*YOUR TASK*
Could you recast the lines of every row in the dataset excerpt below as a numbered list, dropping the blank lines and leaving the pictures out?

(Dataset excerpt)
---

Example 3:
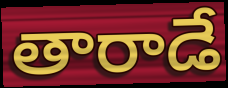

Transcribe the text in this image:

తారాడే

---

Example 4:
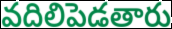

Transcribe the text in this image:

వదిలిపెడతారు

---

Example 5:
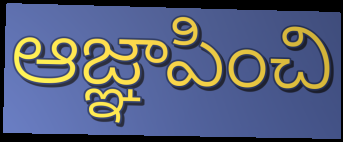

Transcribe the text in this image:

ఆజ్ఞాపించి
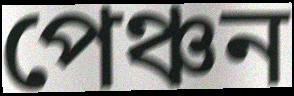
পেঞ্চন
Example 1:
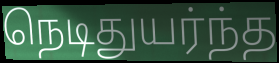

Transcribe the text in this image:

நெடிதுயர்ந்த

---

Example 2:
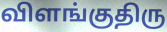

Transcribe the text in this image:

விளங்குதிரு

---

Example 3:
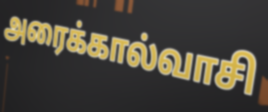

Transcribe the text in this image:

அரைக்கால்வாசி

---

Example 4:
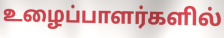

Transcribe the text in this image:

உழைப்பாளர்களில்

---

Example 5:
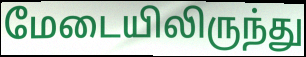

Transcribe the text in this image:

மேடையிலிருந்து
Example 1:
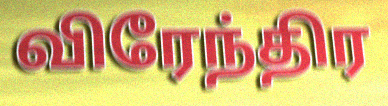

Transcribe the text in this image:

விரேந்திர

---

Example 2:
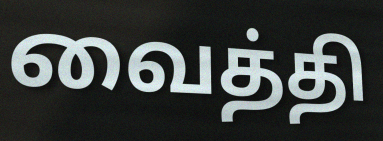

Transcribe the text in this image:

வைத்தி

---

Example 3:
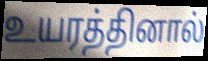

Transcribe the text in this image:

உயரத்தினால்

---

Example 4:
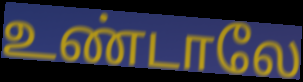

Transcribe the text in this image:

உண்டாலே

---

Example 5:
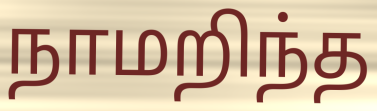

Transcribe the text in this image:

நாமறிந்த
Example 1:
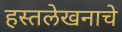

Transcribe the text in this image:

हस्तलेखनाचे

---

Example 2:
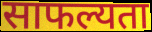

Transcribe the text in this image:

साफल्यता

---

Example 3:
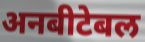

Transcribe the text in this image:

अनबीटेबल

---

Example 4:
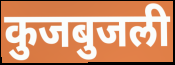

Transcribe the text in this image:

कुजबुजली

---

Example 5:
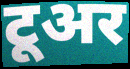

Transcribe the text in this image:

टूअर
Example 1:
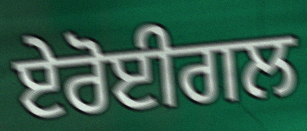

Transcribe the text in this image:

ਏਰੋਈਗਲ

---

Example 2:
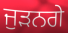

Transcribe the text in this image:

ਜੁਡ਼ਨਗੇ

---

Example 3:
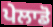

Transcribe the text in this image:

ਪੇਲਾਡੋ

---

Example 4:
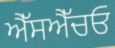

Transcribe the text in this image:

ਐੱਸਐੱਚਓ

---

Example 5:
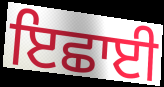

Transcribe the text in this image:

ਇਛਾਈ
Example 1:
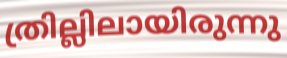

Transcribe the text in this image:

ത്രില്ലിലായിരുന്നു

*SOLUTION FOR THIS PROBLEM*
1. ---
2. Example 3:
3. Transcribe the text in this image:
4. తారాడే
5. ---
6. Example 4:
7. Transcribe the text in this image:
8. వదిలిపెడతారు
9. ---
10. Example 5:
11. Transcribe the text in this image:
12. ఆజ్ఞాపించి
13. পেঞ্চন
14. Example 1:
15. Transcribe the text in this image:
16. நெடிதுயர்ந்த
17. ---
18. Example 2:
19. Transcribe the text in this image:
20. விளங்குதிரு
21. ---
22. Example 3:
23. Transcribe the text in this image:
24. அரைக்கால்வாசி
25. ---
26. Example 4:
27. Transcribe the text in this image:
28. உழைப்பாளர்களில்
29. ---
30. Example 5:
31. Transcribe the text in this image:
32. மேடையிலிருந்து
33. Example 1:
34. Transcribe the text in this image:
35. விரேந்திர
36. ---
37. Example 2:
38. Transcribe the text in this image:
39. வைத்தி
40. ---
41. Example 3:
42. Transcribe the text in this image:
43. உயரத்தினால்
44. ---
45. Example 4:
46. Transcribe the text in this image:
47. உண்டாலே
48. ---
49. Example 5:
50. Transcribe the text in this image:
51. நாமறிந்த
52. Example 1:
53. Transcribe the text in this image:
54. हस्तलेखनाचे
55. ---
56. Example 2:
57. Transcribe the text in this image:
58. साफल्यता
59. ---
60. Example 3:
61. Transcribe the text in this image:
62. अनबीटेबल
63. ---
64. Example 4:
65. Transcribe the text in this image:
66. कुजबुजली
67. ---
68. Example 5:
69. Transcribe the text in this image:
70. टूअर
71. Example 1:
72. Transcribe the text in this image:
73. ਏਰੋਈਗਲ
74. ---
75. Example 2:
76. Transcribe the text in this image:
77. ਜੁਡ਼ਨਗੇ
78. ---
79. Example 3:
80. Transcribe the text in this image:
81. ਪੇਲਾਡੋ
82. ---
83. Example 4:
84. Transcribe the text in this image:
85. ਐੱਸਐੱਚਓ
86. ---
87. Example 5:
88. Transcribe the text in this image:
89. ਇਛਾਈ
90. Example 1:
91. Transcribe the text in this image:
92. ത്രില്ലിലായിരുന്നു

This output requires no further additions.